I mean, if you were doing this as a proper piece of science fiction, you wouldn't have the aliens inspire gods that we know from pop culture, you'd have them inspire figures in Proto-Indo-European paganism, and then have everything descend from that in accordance with currently accepted scholarship. There was a real world tree: and Yggdrasil and Ashvattha are but reflections of it. But in detaching the premise from the myths, you would loose the cool stories.

Given that approach was rejected (or rather, never considered), does that mean that every distinct polytheistic tradition will get its own set of aliens-masquerading-as-gods in the Marvel universe? Potentially, yes. How different do they have to be from each other to get a different set? Unsurprisingly, the answer to this is mostly related to how well-documented they are in accessible texts in English.

So, what does have to do with New Mutants #41? Well, as I say, the names check out. Presumably Claremont has done his research by reading Grinnell's ethnology, or something based on it. But here we come to the problem: it's not a case of whether it's right or not, but how authentic is it? There's some dispute as to whether "Heammawihio" is a traditional term - apparently "Maheo" was used prior to missionary contact. And it's not like Marvel is saying the gods are caused by belief (although it sometimes toys with this idea). So, like I say, it's probably a good thing that he doesn't wander on page, under whatever name, as this will be a white guy's take on what a real life Native American god would be like, and, quite apart from whether it would be cultural appropriation or otherwise objectionable, Claremont simply has nothing of interest to say on the subject.

Lucky escape, then.

† that "h2" is the second laryngeal, by the way, a consonant that has left no evidence in its daughter languages apart from subtle traces in vowels. This is not a topic which I never expected to be covering in an X-Men blog, but there you go, life is full of surprises.


  1. "I mean, if you were doing this as a proper piece of science fiction, you wouldn't have the aliens inspire gods that we know from pop culture, you'd have them inspire figures in Proto-Indo-European paganism, and then have everything descend from that in accordance with currently accepted scholarship. There was a real world tree: and Yggdrasil and Ashvattha are but reflections of it. "

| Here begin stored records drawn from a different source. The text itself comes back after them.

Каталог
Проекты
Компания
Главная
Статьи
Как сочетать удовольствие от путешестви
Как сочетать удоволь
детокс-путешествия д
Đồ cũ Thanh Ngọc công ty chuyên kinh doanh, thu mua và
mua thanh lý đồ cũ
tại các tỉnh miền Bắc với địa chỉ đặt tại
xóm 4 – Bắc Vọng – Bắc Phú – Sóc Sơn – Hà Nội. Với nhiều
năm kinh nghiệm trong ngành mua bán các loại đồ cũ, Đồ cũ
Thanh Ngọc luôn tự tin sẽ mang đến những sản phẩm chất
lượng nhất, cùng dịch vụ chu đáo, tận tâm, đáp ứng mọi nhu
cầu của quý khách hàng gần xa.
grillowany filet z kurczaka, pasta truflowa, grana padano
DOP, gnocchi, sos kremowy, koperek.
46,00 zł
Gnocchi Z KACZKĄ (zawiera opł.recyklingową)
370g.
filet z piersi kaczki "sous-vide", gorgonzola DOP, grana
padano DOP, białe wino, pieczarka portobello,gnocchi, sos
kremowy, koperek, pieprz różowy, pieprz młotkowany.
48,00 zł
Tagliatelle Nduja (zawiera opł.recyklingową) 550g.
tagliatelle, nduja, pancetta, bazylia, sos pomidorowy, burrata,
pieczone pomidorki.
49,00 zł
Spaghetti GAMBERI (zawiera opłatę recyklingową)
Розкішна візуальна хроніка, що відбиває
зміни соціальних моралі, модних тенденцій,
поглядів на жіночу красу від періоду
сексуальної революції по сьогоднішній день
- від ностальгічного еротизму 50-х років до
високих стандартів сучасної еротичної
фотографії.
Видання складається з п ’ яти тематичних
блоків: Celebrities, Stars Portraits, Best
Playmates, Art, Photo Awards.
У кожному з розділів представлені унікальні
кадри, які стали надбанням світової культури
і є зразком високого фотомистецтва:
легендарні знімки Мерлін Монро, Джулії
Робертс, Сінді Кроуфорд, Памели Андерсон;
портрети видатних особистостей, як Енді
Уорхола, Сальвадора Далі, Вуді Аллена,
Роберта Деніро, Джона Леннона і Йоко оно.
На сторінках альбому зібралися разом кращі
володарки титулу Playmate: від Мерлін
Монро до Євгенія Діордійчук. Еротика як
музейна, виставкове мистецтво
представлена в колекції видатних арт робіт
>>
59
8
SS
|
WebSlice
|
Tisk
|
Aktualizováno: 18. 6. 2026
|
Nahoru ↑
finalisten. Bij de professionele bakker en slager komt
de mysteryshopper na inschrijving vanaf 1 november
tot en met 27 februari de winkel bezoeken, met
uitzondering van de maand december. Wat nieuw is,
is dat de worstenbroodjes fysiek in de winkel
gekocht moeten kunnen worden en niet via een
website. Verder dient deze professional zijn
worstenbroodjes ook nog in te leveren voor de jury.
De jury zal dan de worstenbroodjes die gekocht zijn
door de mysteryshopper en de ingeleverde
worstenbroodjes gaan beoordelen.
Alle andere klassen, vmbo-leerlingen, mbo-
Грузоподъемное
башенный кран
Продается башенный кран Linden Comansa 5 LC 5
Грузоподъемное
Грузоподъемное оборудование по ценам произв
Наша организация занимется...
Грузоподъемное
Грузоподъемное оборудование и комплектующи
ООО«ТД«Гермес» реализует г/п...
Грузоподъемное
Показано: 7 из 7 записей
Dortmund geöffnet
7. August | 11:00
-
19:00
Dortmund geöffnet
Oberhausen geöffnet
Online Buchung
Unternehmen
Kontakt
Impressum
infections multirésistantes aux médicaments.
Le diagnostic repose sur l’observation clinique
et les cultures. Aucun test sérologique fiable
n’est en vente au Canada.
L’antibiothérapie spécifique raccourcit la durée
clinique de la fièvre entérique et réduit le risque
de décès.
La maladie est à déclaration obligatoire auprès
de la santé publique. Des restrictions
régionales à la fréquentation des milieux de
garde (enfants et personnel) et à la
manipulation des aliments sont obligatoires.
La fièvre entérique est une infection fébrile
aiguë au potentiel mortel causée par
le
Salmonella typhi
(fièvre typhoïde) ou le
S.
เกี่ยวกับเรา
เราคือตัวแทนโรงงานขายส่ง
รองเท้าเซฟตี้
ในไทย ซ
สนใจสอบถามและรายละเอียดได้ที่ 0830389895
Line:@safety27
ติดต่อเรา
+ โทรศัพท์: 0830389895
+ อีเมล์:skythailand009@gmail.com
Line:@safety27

    As you say, you can't do this since the Thor comics requires you to take Norse myth at face value. Simonson did an interesting thing in his Thor run when he introduced the Germanic ur-god Tiwaz and equated him with Odin's grandfather Buri.

    I'm pretty sure Simonson knows that Tiwaz devolved into the relatively anonymous Tyr by the time of the Vikings, but I guess this is as far as you can go in the MU acknowleding real religious history.

    1. That's interesting about Simonson's Tiwaz: I did not know that.

      I had a go recently at imagining what an in-universe Wikipedia entry for Thor would look like


      I had to avoid putting in any comparatitve religion stuff specifically because the moment you take that into account he's either a liar, or more charitably, was caused by belief.

  2. Haha, that's great :). But seriously, if you haven't read the Walt Simonson Thor, I advise you to. It's as good as Marvel comics get, IMHO.